Jessica Cunha/Metroland
There are 10 important lessons Ann Max has learned throughout her life.
The lessons have served the motivational speaker well and she shared her tips with those who attended Kanata North Coun. Marianne Wilkinson’s Women’s Day breakfast on March 5, in honour of International Women’s Day.
“It took me 67 years to do so,” she said about getting her life together. “I’m eager to offer advice.”
Max started working at age 12 in her father’s retail store. At age 16, she graduated from high school and at 19, she got married.
“My mother and father were thrilled,” she said. “Back then, it wasn’t about how you felt, but about how things looked.”
She and her husband had a daughter together, but then tragedy struck. His testicular cancer was misdiagnosed and at 23, Max found herself a widow.
“(It was) hell on earth,” she said. “I went through two years drugged and in a daze.”
She added that back then, there were no support groups, people weren’t encouraged to share their feelings and as a widow at 23, she had “to go through it alone.”
She found herself working at a local daily newspaper in the personal advertising section. While there, she remarried – this time to a top divorce lawyer – and had another daughter. Over the years, she became unhappy, but remained in the marriage because it seemed easier than putting her children through a divorce and going back to financial insecurity.
“I stayed for 23 years,” she said. “I had breakdowns, I was miserable … we finally divorced.
“We hated each other.”
After years of poor luck, the loss of a husband, a failed marriage and no job security, Max said she hit bottom. After working a string of retail positions, she was fired from her last job for no reason she was ever told.
“There I was once again broke,” she said. “I thought, ‘What am I going to do with my life?’”
She started her own business – Productive to the Max – teaching people how they could organize their lives.
“How amazing is that? Here’s this woman who didn’t have her life together giving others advice,” she said. “It took me 67 years.”

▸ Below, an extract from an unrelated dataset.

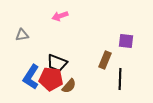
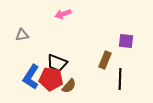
pink arrow: moved 3 px right, 2 px up
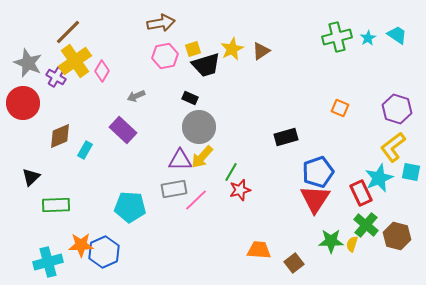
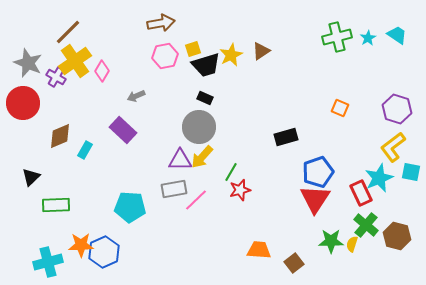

Here are the 10 lessons she’s learned:
1. Take care of yourself. You have to be in a good place to respond to the needs of others, said Max. “Take a good look at who you are. Don’t wait for something to happen to you; decide what you want.”

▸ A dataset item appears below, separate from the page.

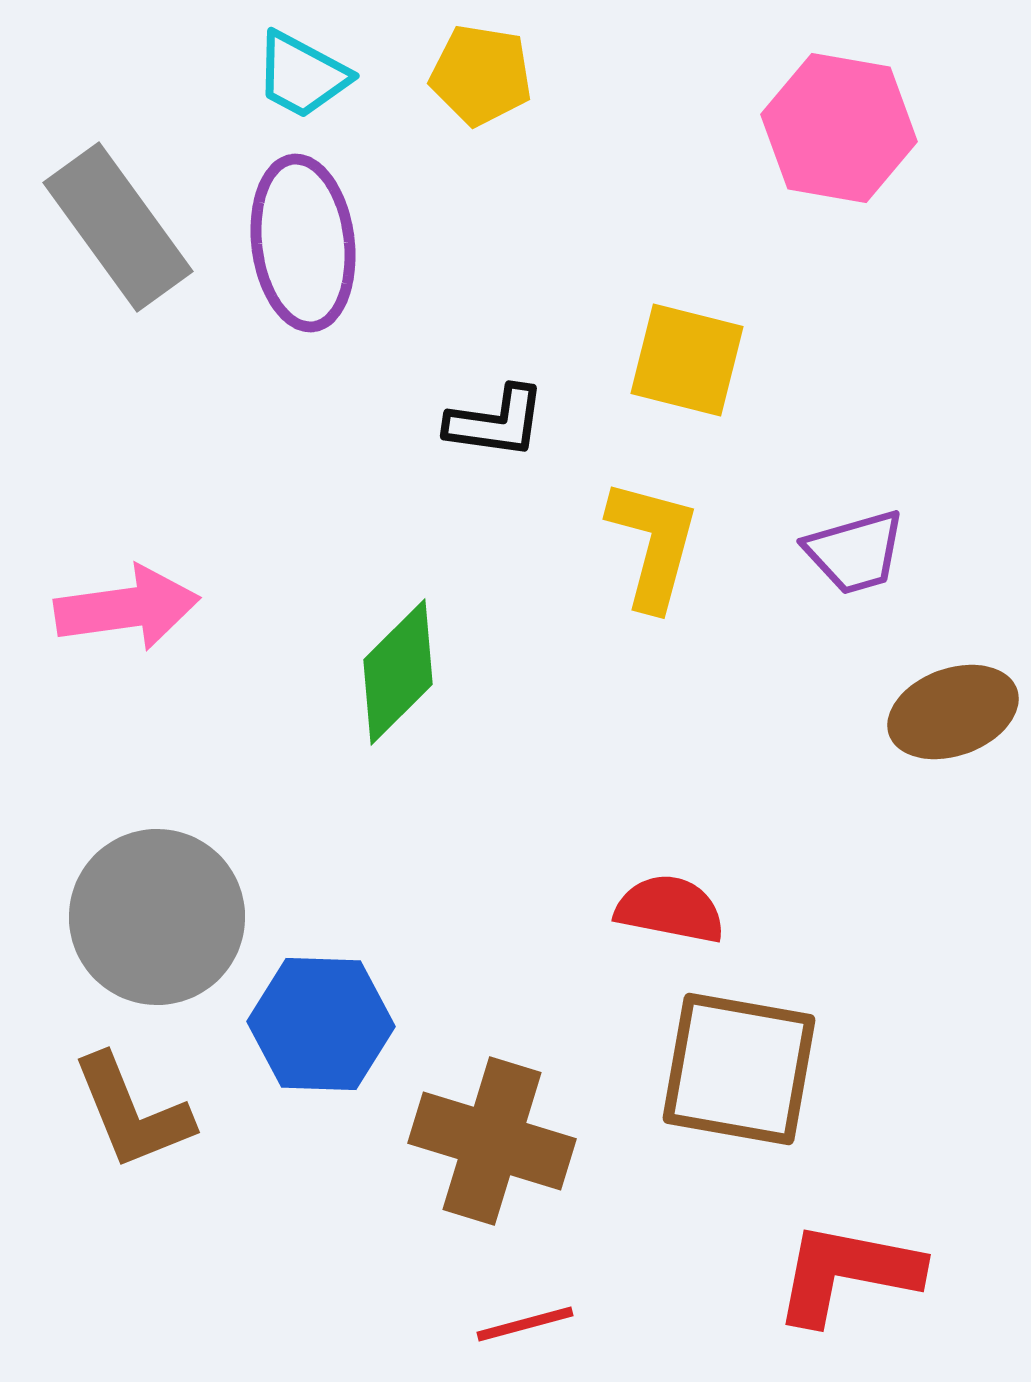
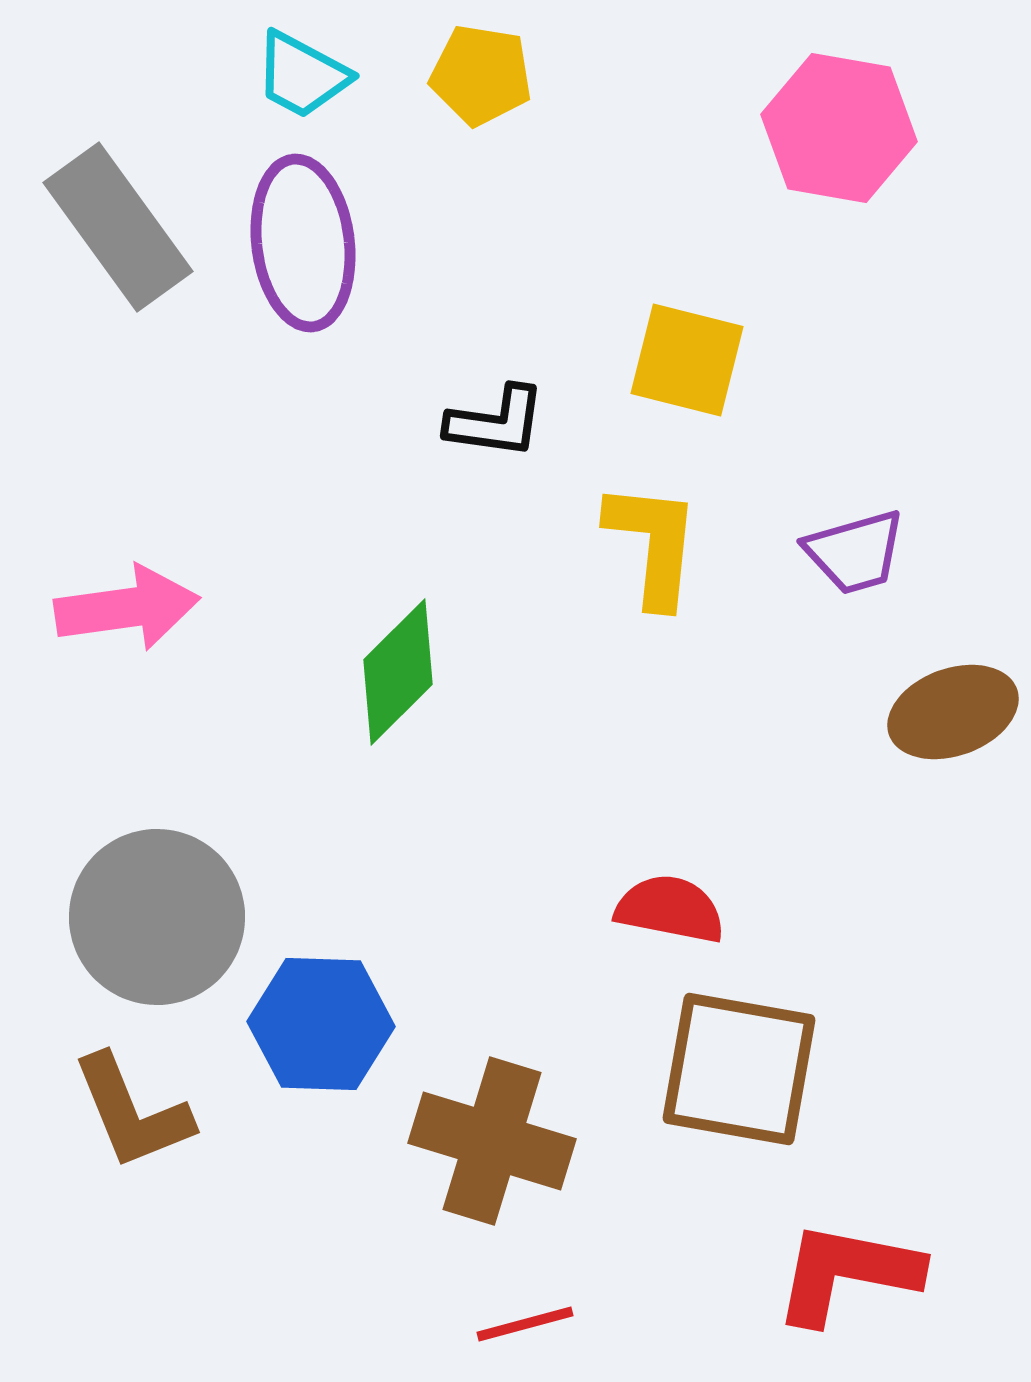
yellow L-shape: rotated 9 degrees counterclockwise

2. You can’t be everything all the time. All the roles you have in life – mother, wife, daughter, teacher, caregiver, employee – you can’t play them all the time. “Pick what’s important,” said Max.

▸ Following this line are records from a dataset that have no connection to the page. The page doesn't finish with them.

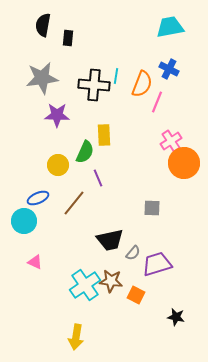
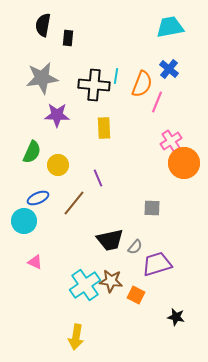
blue cross: rotated 12 degrees clockwise
yellow rectangle: moved 7 px up
green semicircle: moved 53 px left
gray semicircle: moved 2 px right, 6 px up
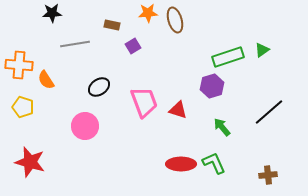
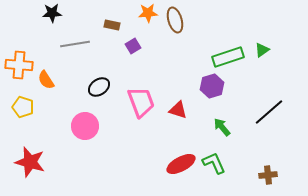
pink trapezoid: moved 3 px left
red ellipse: rotated 28 degrees counterclockwise
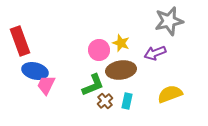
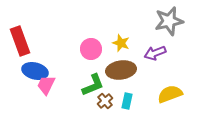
pink circle: moved 8 px left, 1 px up
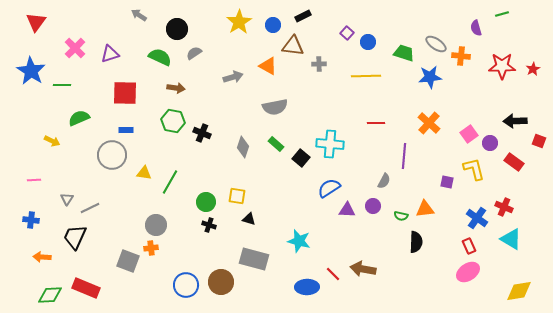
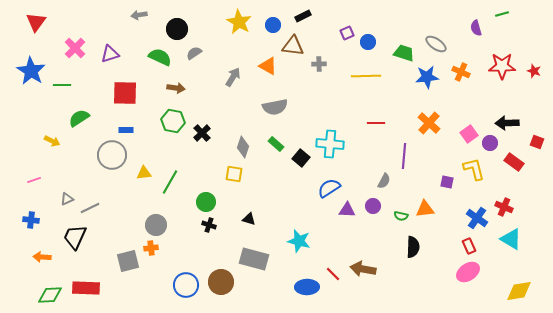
gray arrow at (139, 15): rotated 42 degrees counterclockwise
yellow star at (239, 22): rotated 10 degrees counterclockwise
purple square at (347, 33): rotated 24 degrees clockwise
orange cross at (461, 56): moved 16 px down; rotated 18 degrees clockwise
red star at (533, 69): moved 1 px right, 2 px down; rotated 24 degrees counterclockwise
gray arrow at (233, 77): rotated 42 degrees counterclockwise
blue star at (430, 77): moved 3 px left
green semicircle at (79, 118): rotated 10 degrees counterclockwise
black arrow at (515, 121): moved 8 px left, 2 px down
black cross at (202, 133): rotated 24 degrees clockwise
red square at (539, 141): moved 2 px left, 1 px down
yellow triangle at (144, 173): rotated 14 degrees counterclockwise
pink line at (34, 180): rotated 16 degrees counterclockwise
yellow square at (237, 196): moved 3 px left, 22 px up
gray triangle at (67, 199): rotated 32 degrees clockwise
black semicircle at (416, 242): moved 3 px left, 5 px down
gray square at (128, 261): rotated 35 degrees counterclockwise
red rectangle at (86, 288): rotated 20 degrees counterclockwise
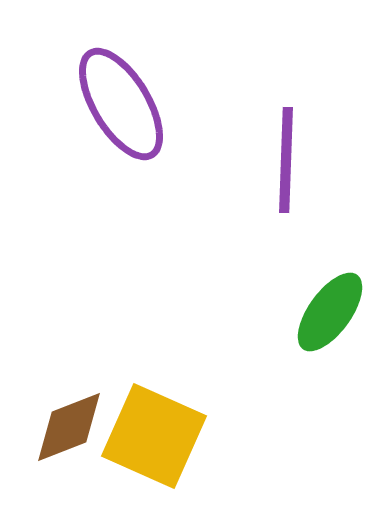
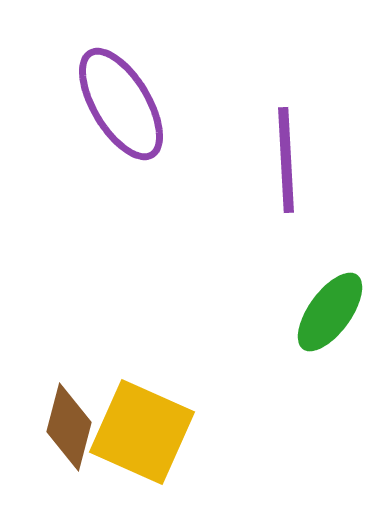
purple line: rotated 5 degrees counterclockwise
brown diamond: rotated 54 degrees counterclockwise
yellow square: moved 12 px left, 4 px up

3. Ditch the perfectionism. “When I got married, I ironed my king-size sheets. My sheets were larger than my apartment,” said Max. If you want to be perfect, choose your battles wisely, she added.
4. Choose your priorities every day. Make a list of what needs to be done on a daily basis to help eliminate the feeling of never accomplishing everything. When you have a list of priorities, “You will react to everything very easily,” said Max.
5. Align yourself with positive people. After spending time in an abusive relationship, Max said it’s important to ditch the negativity. “Positive people, positive energy and positive thoughts … I don’t have time for relationships that are abusive.”
6. Say no. In order to maintain your sanity, you have to learn to say no. “No is not a four-letter word,” said Max, adding you should only take on what you can handle.
7. Declutter your life physically, mentally and emotionally. “You won’t be able to do things because you can’t find anything,” said Max. If you haven’t used something or worn something in two years, get rid of it, she added.
8. Reward yourself. “Don’t only look at the end of the goal,” said Max, adding it’s important to reward yourself every step of the way.
9. Communicate like you’ve never communicated before. Life is so busy, we often miss the meaning behind the words, said Max. “We have to learn to community more deeply … because we’re all in such a hurry.”
10. Make yourself part of the solution. Don’t wait for results, make them, said Max. “Remain vigilant and tenacious,” she said. “And champion women’s equality.”
WOMEN’S DAY
“They say women hold up half the world; I think it’s more than half,” said Wilkinson during her opening speech.
Women were celebrated throughout the community during the second week of March as part of International Women’s Day. This year’s theme was Working Together: Engaging Men to End Violence against Women.
“It takes everyone to resolve it,” said Wilkinson, adding there are many recent examples around the world of violence against women. “These are happening in this day and age.
“We need to remain vigilant.”
Mayor Jim Watson added the nation was a witness to violence last week, when Kativik Regional Police Const. Steve Dery was killed responding to a domestic violence call in northern Quebec.
“It is a reminder and we see it each and every day on television news,” said Watson.
Canadians are lucky but there is still work to be done, added Wilkinson.
“You can’t say it’s someone else’s responsibility,” she said. “It’s all our responsibilities.”